On Sunday, March 24, 1861, Lincoln's other two emissaries, Stephen Hurlbut and Ward Lamon, both old friends of Lincoln's, arrive in Charleston. Hurlbut and Lamon traveled together, but parted ways once they reached the city.
Hurlbut's mission was to take the pulse of the people of Charleston and of South Carolina. After meeting with James Petigru, one of the few Union men still in the state, Hurlbut reported back to Lincoln that "there is positively nothing to appeal to -- the sentiment of national patriotism, always feeble in Carolina, has been extinguished and over-ridden."
Hurlbut thought that the situation was hopeless. Nothing would satisfy Charlestonians except surrender of the fort and recognition of South Carolina's independence.

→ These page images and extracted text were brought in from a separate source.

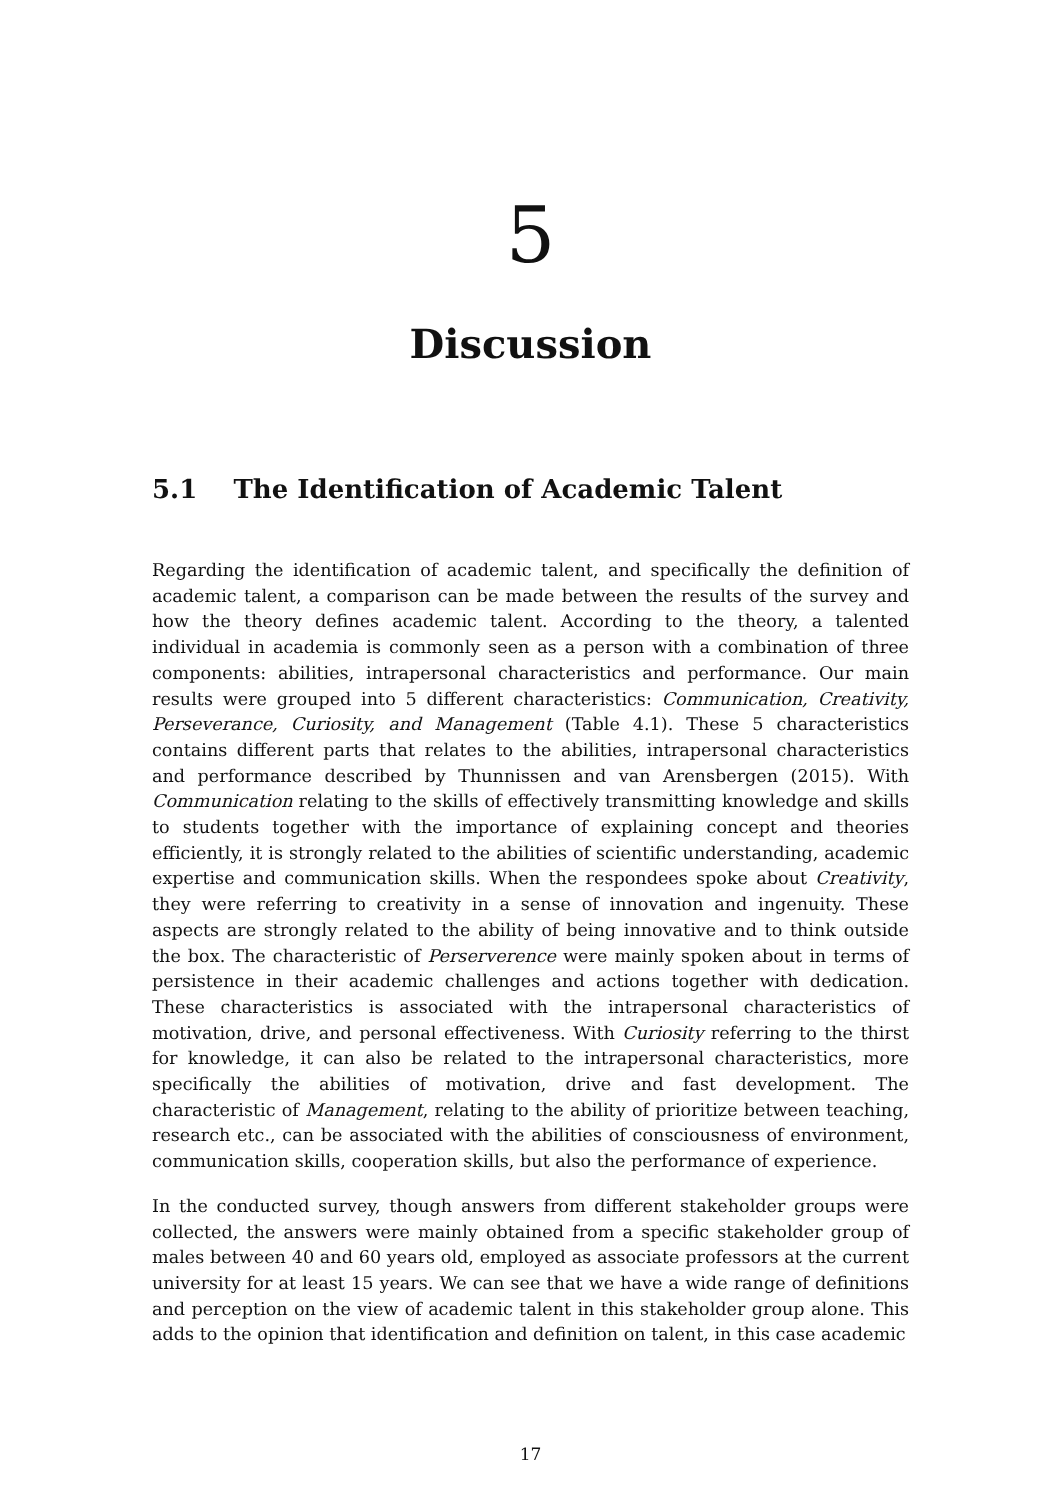5
Discussion
5.1 The Identification of Academic Talent
Regarding the identification of academic talent, and specifically the definition of academic talent, a comparison can be made between the results of the survey and how the theory defines academic talent. According to the theory, a talented individual in academia is commonly seen as a person with a combination of three components: abilities, intrapersonal characteristics and performance. Our main results were grouped into 5 different characteristics: Communication, Creativity, Perseverance, Curiosity, and Management (Table 4.1). These 5 characteristics contains different parts that relates to the abilities, intrapersonal characteristics and performance described by Thunnissen and van Arensbergen (2015). With Communication relating to the skills of effectively transmitting knowledge and skills to students together with the importance of explaining concept and theories efficiently, it is strongly related to the abilities of scientific understanding, academic expertise and communication skills. When the respondees spoke about Creativity, they were referring to creativity in a sense of innovation and ingenuity. These aspects are strongly related to the ability of being innovative and to think outside the box. The characteristic of Perserverence were mainly spoken about in terms of persistence in their academic challenges and actions together with dedication. These characteristics is associated with the intrapersonal characteristics of motivation, drive, and personal effectiveness. With Curiosity referring to the thirst for knowledge, it can also be related to the intrapersonal characteristics, more specifically the abilities of motivation, drive and fast development. The characteristic of Management, relating to the ability of prioritize between teaching, research etc., can be associated with the abilities of consciousness of environment, communication skills, cooperation skills, but also the performance of experience.
In the conducted survey, though answers from different stakeholder groups were collected, the answers were mainly obtained from a specific stakeholder group of males between 40 and 60 years old, employed as associate professors at the current university for at least 15 years. We can see that we have a wide range of definitions and perception on the view of academic talent in this stakeholder group alone. This adds to the opinion that identification and definition on talent, in this case academic
17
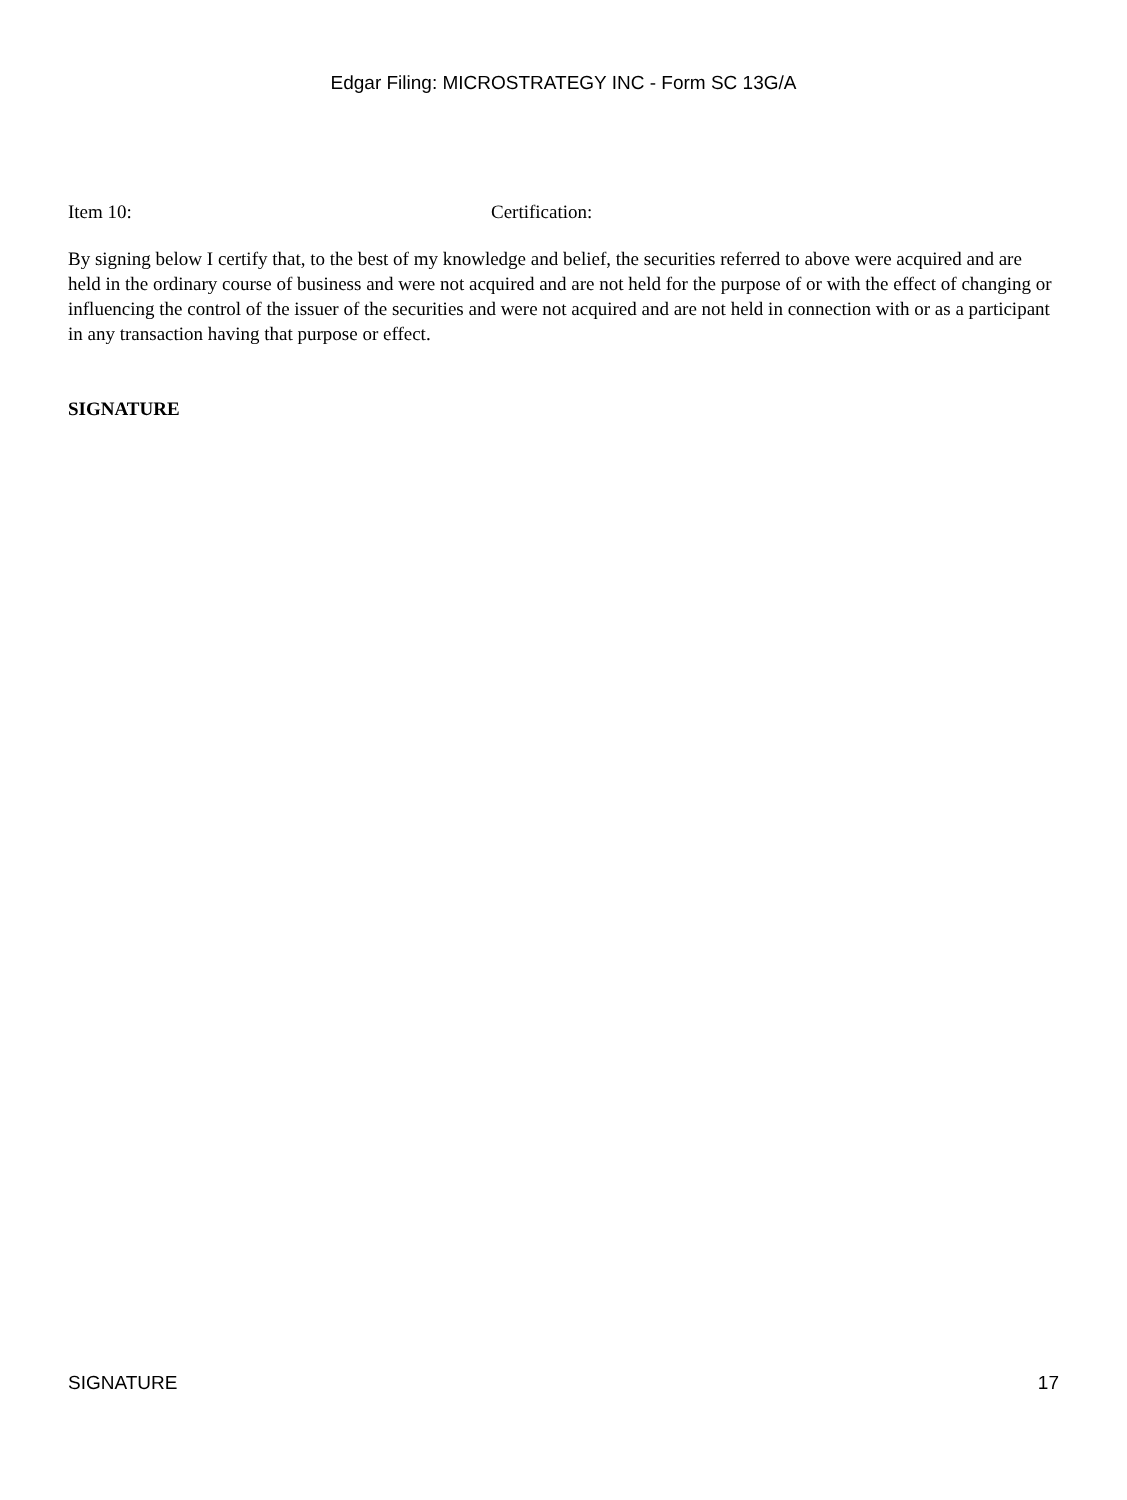Edgar Filing: MICROSTRATEGY INC - Form SC 13G/A
Item 10: Certification:
By signing below I certify that, to the best of my knowledge and belief, the securities referred to above were acquired and are held in the ordinary course of business and were not acquired and are not held for the purpose of or with the effect of changing or influencing the control of the issuer of the securities and were not acquired and are not held in connection with or as a participant in any transaction having that purpose or effect.
SIGNATURE
SIGNATURE 17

Lamon met with Governor Francis Pickens and General P. G. T. Beauregard, who commanded the troops arrayed against Fort Sumter. Lamon probably complicated the already complicated situation. He was seen by both Southern leaders as the president's authorized agent and gave both men the idea that the fort might soon be surrendered.
Lamon's report to Lincoln was as bleak as Hurlbut's. He brought back a message from Pickens that "nothing can prevent war except the acquiescence of the President of the United States in secession and his unalterable resolve not to attempt any reinforcement of the Southern forts."